What you will do: Would you please copy all of the data exactly, skipping the images?

======== Collected material ========

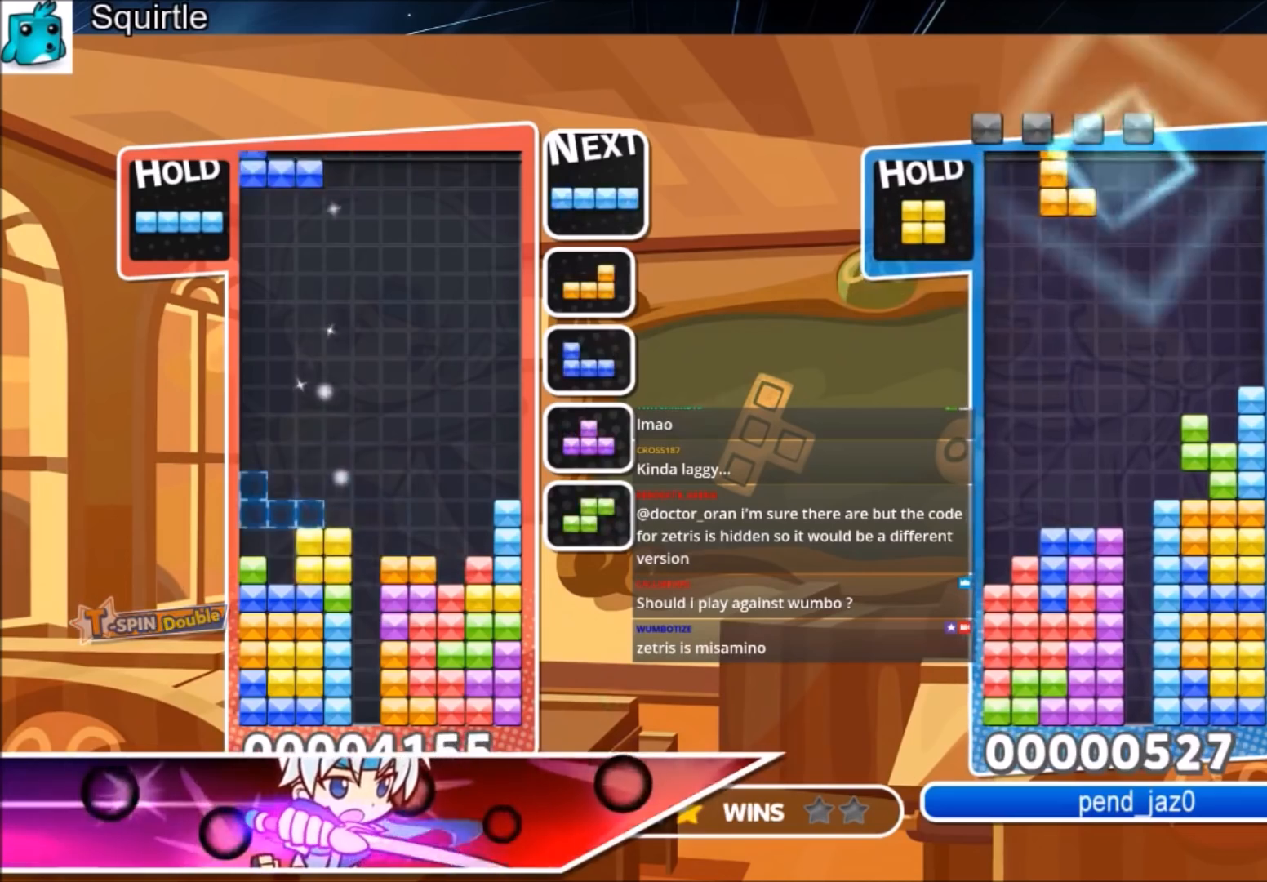
{"keys": ["left"], "events": [[34, "left", "up"], [67, "x", "down"], [167, "down", "down"], [200, "left", "down"], [267, "down", "up"], [267, "x", "up"]]}
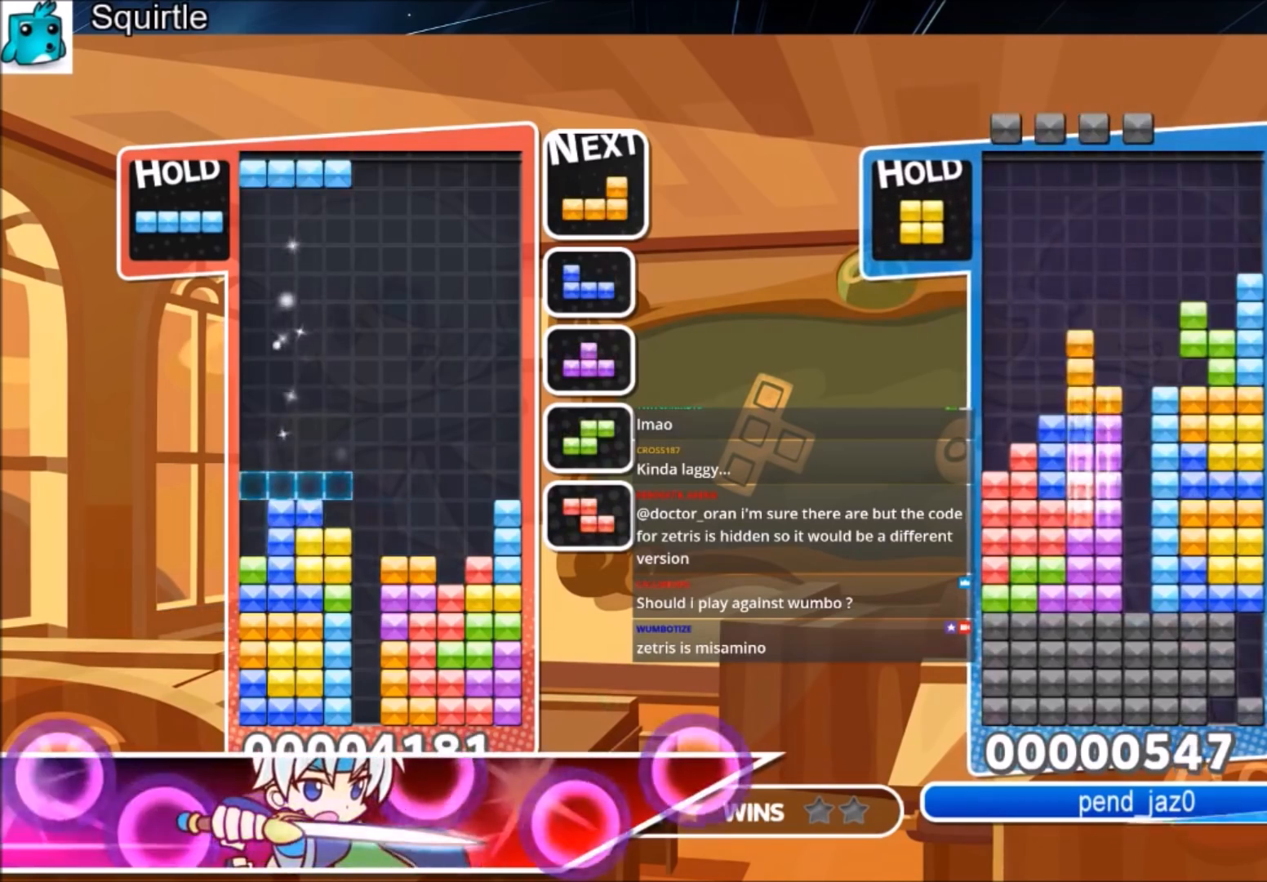
{"keys": ["left", "right"], "events": [[33, "z", "down"], [167, "down", "down"], [233, "z", "up"], [333, "down", "up"], [500, "right", "down"]]}
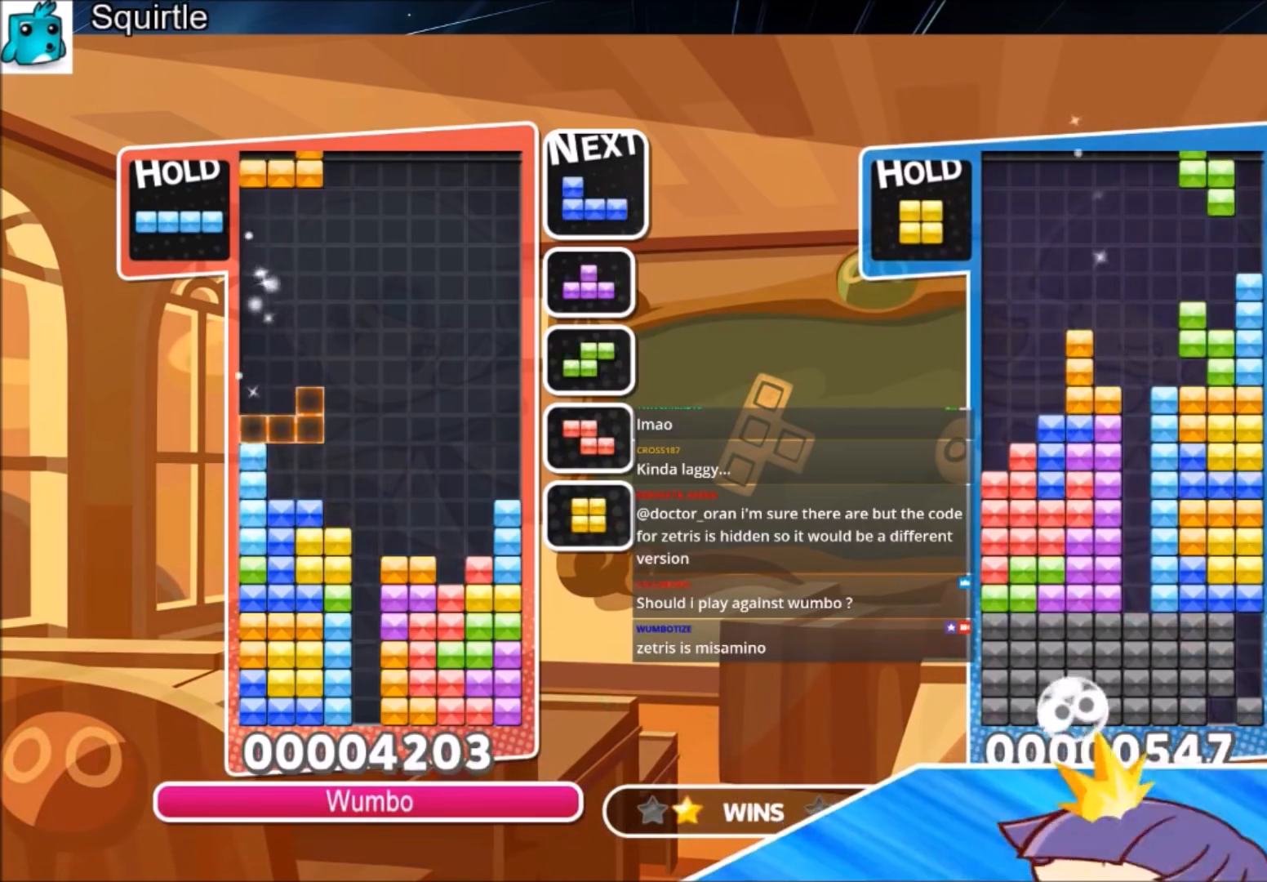
{"keys": ["z"], "events": [[67, "left", "up"], [100, "down", "down"], [134, "right", "up"], [234, "down", "up"], [300, "z", "down"], [334, "right", "down"], [434, "right", "up"], [434, "z", "up"], [467, "z", "down"]]}
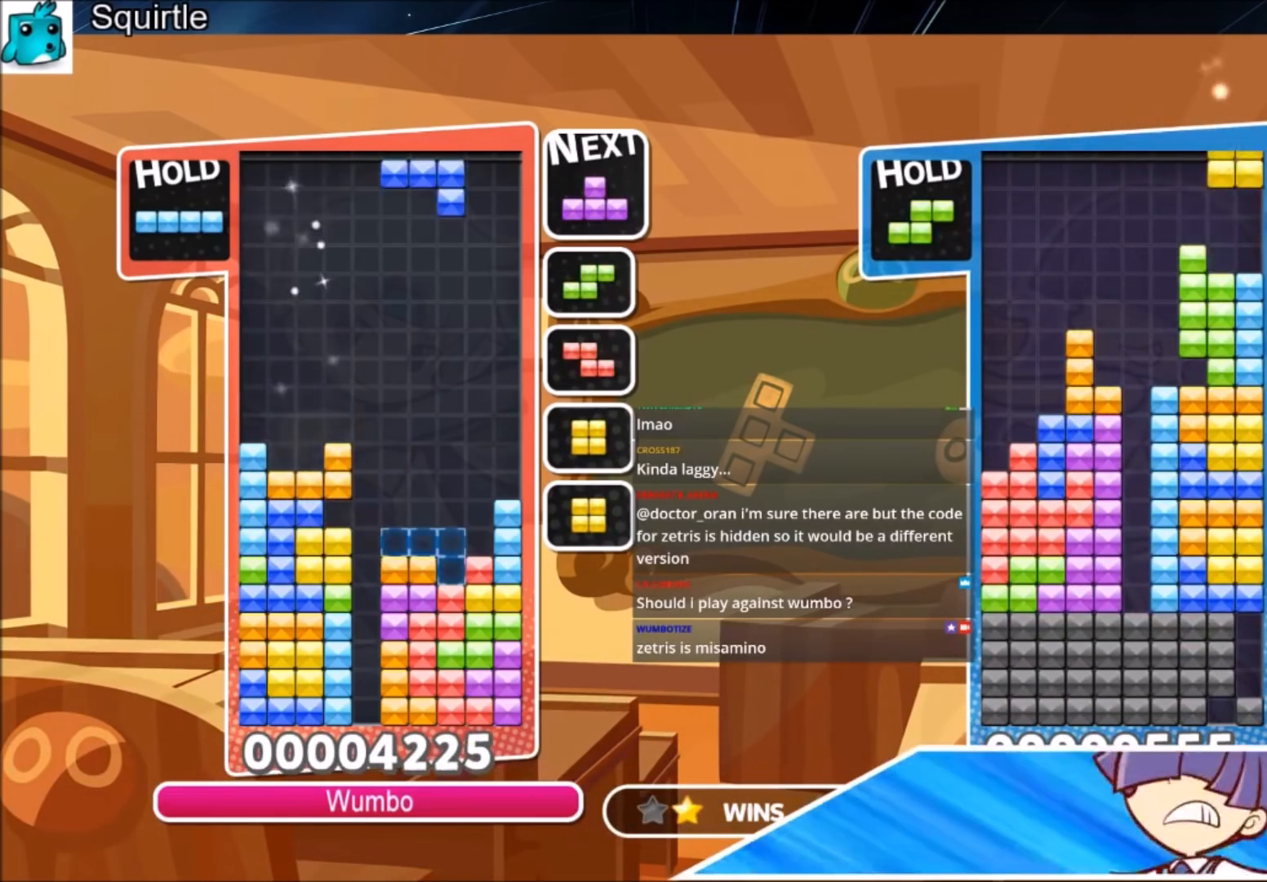
{"keys": ["c"], "events": [[33, "right", "down"], [100, "right", "up"], [166, "z", "up"], [200, "down", "down"], [333, "down", "up"], [500, "c", "down"]]}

========

Solution to this task:
{"keys": ["left"], "events": [[34, "left", "up"], [67, "x", "down"], [167, "down", "down"], [200, "left", "down"], [267, "down", "up"], [267, "x", "up"]]}
{"keys": ["left", "right"], "events": [[33, "z", "down"], [167, "down", "down"], [233, "z", "up"], [333, "down", "up"], [500, "right", "down"]]}
{"keys": ["z"], "events": [[67, "left", "up"], [100, "down", "down"], [134, "right", "up"], [234, "down", "up"], [300, "z", "down"], [334, "right", "down"], [434, "right", "up"], [434, "z", "up"], [467, "z", "down"]]}
{"keys": ["c"], "events": [[33, "right", "down"], [100, "right", "up"], [166, "z", "up"], [200, "down", "down"], [333, "down", "up"], [500, "c", "down"]]}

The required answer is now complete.